İnceleme Öncesi Süreç

İnceleme sürecine hazırlık amacıyla sivil toplum kuruluşları, ulusal insan hakları kurumları ve uluslararası mekanizmalar tarafından kapsamlı katkılar sunuldu. Türkiye hakkında toplamda 126 rapor — 65’i tekil, 61’i ortak STÖ raporu — 11 Ekim 2024 itibarıyla BM İnsan Hakları Yüksek Komiserliği’ne iletildi.
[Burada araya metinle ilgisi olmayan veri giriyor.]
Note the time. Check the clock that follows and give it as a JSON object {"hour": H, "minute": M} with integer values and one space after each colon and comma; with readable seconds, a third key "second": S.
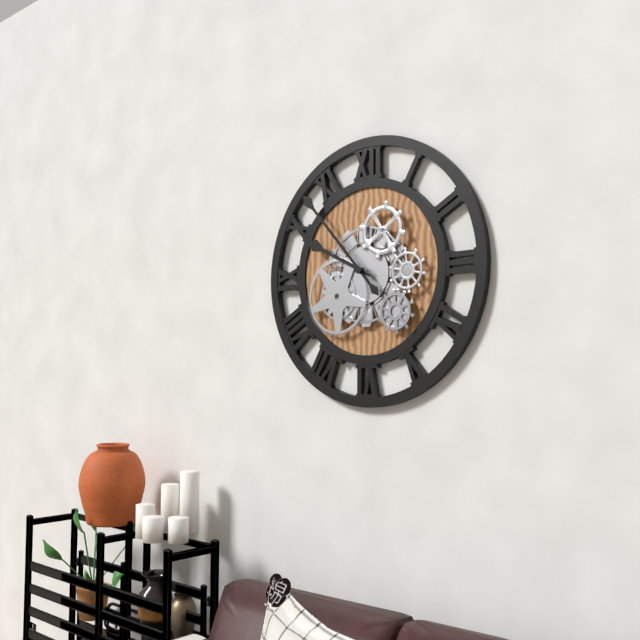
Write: {"hour": 9, "minute": 53}
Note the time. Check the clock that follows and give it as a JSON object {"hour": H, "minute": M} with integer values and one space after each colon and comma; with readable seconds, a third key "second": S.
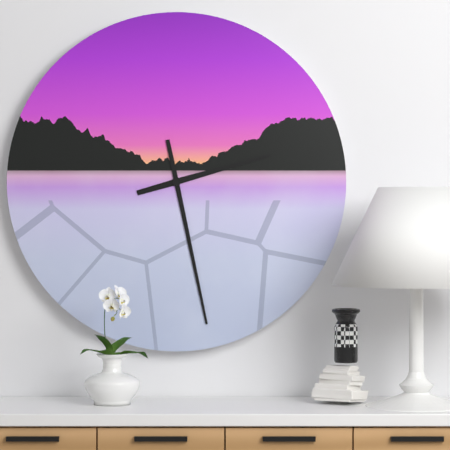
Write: {"hour": 2, "minute": 28}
Bu raporlar arasında Türkiye İnsan Hakları ve Eşitlik Kurumu’nun (TİHEK) değerlendirmeleri ile Avrupa Konseyi ve AGİT birimlerinin katkıları da yer aldı.
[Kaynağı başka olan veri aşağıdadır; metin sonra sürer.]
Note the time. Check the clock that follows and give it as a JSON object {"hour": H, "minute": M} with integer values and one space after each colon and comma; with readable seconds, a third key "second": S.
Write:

Bu belgeler temel alınarak BM İnsan Hakları Yüksek Komiserliği, 22 Ocak 2025’te STÖ katkılarını özetleyen 10 sayfalık “Paydaş Raporunu”, 4 Şubat 2025’te ise BM mekanizmalarının tavsiyelerini içeren 10 sayfalık “BM Raporunu” yayımladı.

Türkiye, kendi hazırladığı Ulusal Raporu belirlenen süre içinde sunmuş ve bu belge 10 Şubat 2025 tarihinde kamuoyuna açıklanmıştır (rapora erişim bağlantısı).

İnceleme Öncesi Sorular

İnceleme öncesinde, 9 BM üyesi ülke Türkiye’ye yönelik toplam 27 yazılı soru sundu. Bu sorular, insan hakları standartlarına uyum, kadınların ve LGBTI+ bireylerin korunması, yargı bağımsızlığı, ifade özgürlüğü, barışçıl toplanma hakkı, çevre hakları, çocuk hakları, mülteci hakları ve uluslararası sözleşmelere taraf olunması gibi geniş bir tematik yelpazeyi kapsıyordu.
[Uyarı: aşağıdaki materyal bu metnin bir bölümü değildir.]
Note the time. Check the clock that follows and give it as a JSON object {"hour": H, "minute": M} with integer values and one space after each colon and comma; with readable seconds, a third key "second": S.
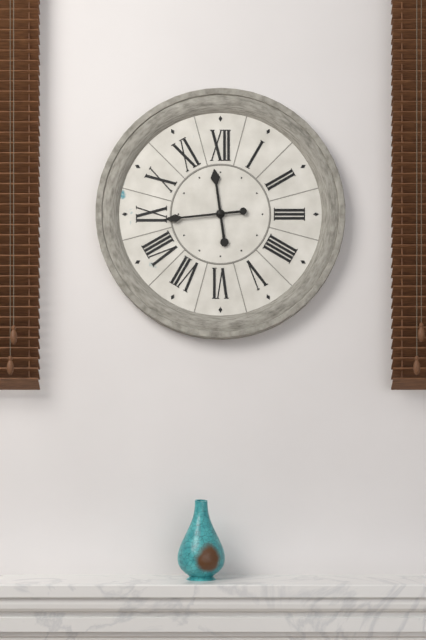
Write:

Öne çıkan başlıca temalar şöyleydi:

  • Kadınlara ve kız çocuklarına yönelik şiddetle mücadele: İstanbul Sözleşmesi’nden çekilmenin ardından ne tür yasal ve politik adımlar atıldı? Aile içi şiddet ve kadın cinayetleri özel olarak suç olarak tanımlanacak mı?
  • LGBTI+ haklarının korunması: Ayrımcılık yasalarının cinsel yönelim, cinsiyet kimliği ve cinsiyet özelliklerini kapsayacak şekilde genişletilmesi, Onur Yürüyüşü yasaklarının kaldırılması ve nefret suçlarıyla mücadeleye yönelik adımlar sorgulandı.
  • Yargı bağımsızlığı ve hukukun üstünlüğü: Terörle mücadele yasalarının kötüye kullanılmasını önlemek ve yargı üzerindeki siyasi baskıları ortadan kaldırmak için reform yapılıp yapılmayacağı soruldu.
  • İfade özgürlüğü ve medya bağımsızlığı: 2022 tarihli dezenformasyon yasasının ve diğer medya kısıtlamalarının gazeteciler ve muhalif sesler üzerindeki etkisi sorgulandı; basın özgürlüğünü güvence altına alacak önlemler talep edildi.
  • Barışçıl toplanma hakkı: Cumartesi Anneleri, LGBTI+ etkinlikleri, yerel protestolar gibi gösterilere yönelik yasaklar ve kolluk güçlerinin orantısız müdahaleleri hakkında somut önlemler istendi.
  • Mülteci ve göçmen hakları: Gözaltı merkezlerinde yaşanan ihlaller, hukuki destek mekanizmalarına erişim ve koruma standartları gündeme getirildi.
  • Çevre ve iklim adaleti: Temiz, sağlıklı ve sürdürülebilir bir çevre hakkının hayata geçirilmesine ilişkin ilerleme soruldu.
  • Çocuk hakları ve eğitim: Erken çocukluk eğitimi, ortaöğretim hakkı ve ergen annelerin eğitim hakkına erişimiyle ilgili politikalar gündeme getirildi.
  • EPİ tavsiyelerinin takibi için ulusal mekanizma: Tavsiyelerin uygulanmasını izleyen, STÖ katılımını içeren, şeffaf ve etkili bir ulusal raporlama ve izleme mekanizmasının varlığı sorgulandı.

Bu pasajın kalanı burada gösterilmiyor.